David Ogilby, aptly named the Father of Advertising, stressed that “advertising is not an art form, but a message with a single purpose – to sell. Postcron’s Camila Villafarie points out that the “Ogilvian” techniques that worked in the 70s can be applied today in blogging. “The man goal of creating ads, Ogilvy was fond of saying, “is not to prove who’s more clever or witty. People don’t have that much time to stop and read, so if you think you should surprise them with your words and creativity, you can do it, but never at the expense of making the sale,”,
There are several things the purpose of blogging is not. Not only isn’t the purpose to prove how clever or witty the writer is, it’s definitely not to prove how uninformed the reader is! Still, myth busting is a popular (and rightly so) use of corporate blogs, the idea being to disprove misconceptions about the product or service being offered. Addressing misinformation is certainly one way to shine a positive light on a business owner’s or professional practitioner’s expertise in the field. The only problem is that people don’t like to be “argued out” of their misconceptions, and they definitely don’t like to be proven wrong!
What about issues where there’s no “myth” involved, but on which there are differing opinions?
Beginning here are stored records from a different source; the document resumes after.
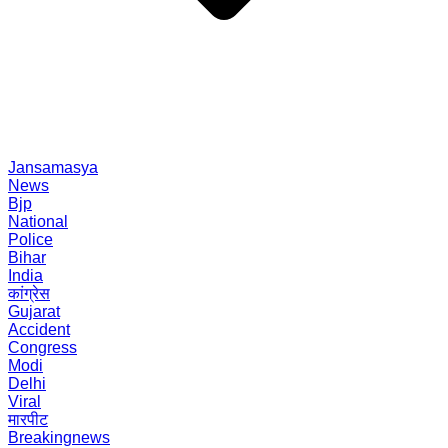
Jansamasya
News
Bjp
National
Police
Bihar
India
कांग्रेस
Gujarat
Accident
Congress
Modi
Delhi
Viral
मारपीट
Breakingnews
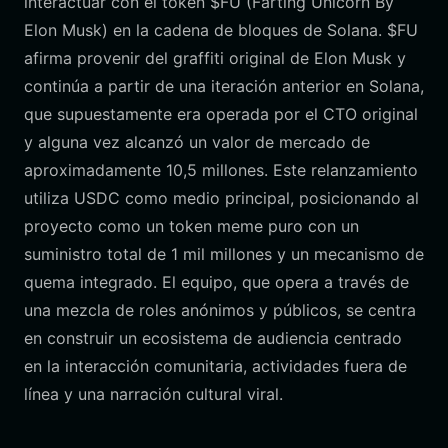
interactuar con el token $FU (Farting Unicorn By
Elon Musk) en la cadena de bloques de Solana. $FU
afirma provenir del graffiti original de Elon Musk y
continúa a partir de una iteración anterior en Solana,
que supuestamente era operada por el CTO original
y alguna vez alcanzó un valor de mercado de
aproximadamente 10,5 millones. Este relanzamiento
utiliza USDC como medio principal, posicionando al
proyecto como un token meme puro con un
suministro total de 1 mil millones y un mecanismo de
quema integrado. El equipo, que opera a través de
una mezcla de roles anónimos y públicos, se centra
en construir un ecosistema de audiencia centrado
en la interacción comunitaria, actividades fuera de
línea y una narración cultural viral.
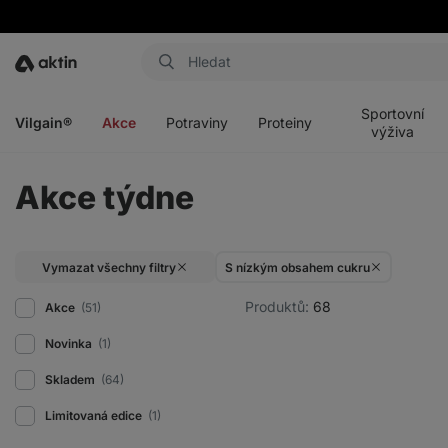
Aktin
Otevřít
Otevřít
Otevřít
Otevřít
menu
menu
menu
menu
Sportovní
Vilgain®
Akce
Potraviny
Proteiny
výživa
Akce týdne
Vymazat všechny filtry
S nízkým obsahem cukru
Produktů:
68
Akce
(51)
Novinka
(1)
Skladem
(64)
Limitovaná edice
(1)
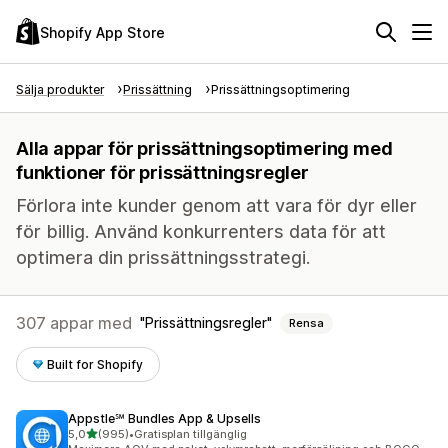
Shopify App Store
Sälja produkter
Prissättning
Prissättningsoptimering
Alla appar för prissättningsoptimering med
funktioner för prissättningsregler
Förlora inte kunder genom att vara för dyr eller
för billig. Använd konkurrenters data för att
optimera din prissättningsstrategi.
307 appar med
Prissättningsregler
Rensa
Built for Shopify
Appstle℠ Bundles App & Upsells
av 5 stjärnor
5,0
(995)
•
Gratisplan tillgänglig
995 recensioner totalt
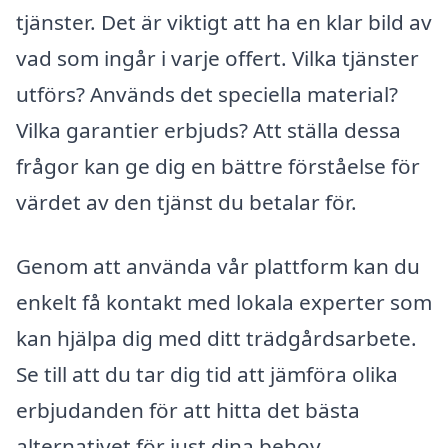
tjänster. Det är viktigt att ha en klar bild av
vad som ingår i varje offert. Vilka tjänster
utförs? Används det speciella material?
Vilka garantier erbjuds? Att ställa dessa
frågor kan ge dig en bättre förståelse för
värdet av den tjänst du betalar för.
Genom att använda vår plattform kan du
enkelt få kontakt med lokala experter som
kan hjälpa dig med ditt trädgårdsarbete.
Se till att du tar dig tid att jämföra olika
erbjudanden för att hitta det bästa
alternativet för just dina behov.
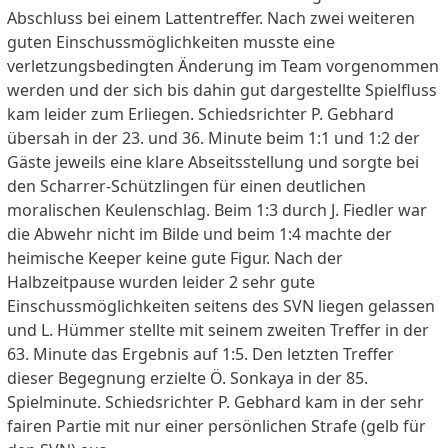
Abschluss bei einem Lattentreffer. Nach zwei weiteren
guten Einschussmöglichkeiten musste eine
verletzungsbedingten Änderung im Team vorgenommen
werden und der sich bis dahin gut dargestellte Spielfluss
kam leider zum Erliegen. Schiedsrichter P. Gebhard
übersah in der 23. und 36. Minute beim 1:1 und 1:2 der
Gäste jeweils eine klare Abseitsstellung und sorgte bei
den Scharrer-Schützlingen für einen deutlichen
moralischen Keulenschlag. Beim 1:3 durch J. Fiedler war
die Abwehr nicht im Bilde und beim 1:4 machte der
heimische Keeper keine gute Figur. Nach der
Halbzeitpause wurden leider 2 sehr gute
Einschussmöglichkeiten seitens des SVN liegen gelassen
und L. Hümmer stellte mit seinem zweiten Treffer in der
63. Minute das Ergebnis auf 1:5. Den letzten Treffer
dieser Begegnung erzielte Ö. Sonkaya in der 85.
Spielminute. Schiedsrichter P. Gebhard kam in der sehr
fairen Partie mit nur einer persönlichen Strafe (gelb für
As a long time blog writer, I tell business owners that it’s fine to take a stand, using various tactics to bolster that stance in the eyes of readers. Then, through including guest posts on their blog and also citing material expressing the opposing viewpoint, they can demonstrate that there can be a productive exchange of ideas. Blogs, after all, are not ads.
The typical website, I believe, is more like the catalogs of an earlier era, explaining what products and services the company offers, who the “players” are and in what geographical area they operate. Of course, the better websites give at least a taste of the corporate culture and some of the owners’ core beliefs.
Where the continuously renewed business blog writing comes in is to offer ideas and inspiration. For every fact about the company or about one of its products or services, a blog post addresses unspoken questions such as “So, is that different?”, “So, is that good for me?” A good idea is its own “advertisement”!
Sir Ross Smith was so right – proving you’re right doesn’t win hearts. But, unlike Ogilvy’s insistence that the prime goal is making a sale, the purpose of business blogs may be a different one – winning hearts and inspiring action!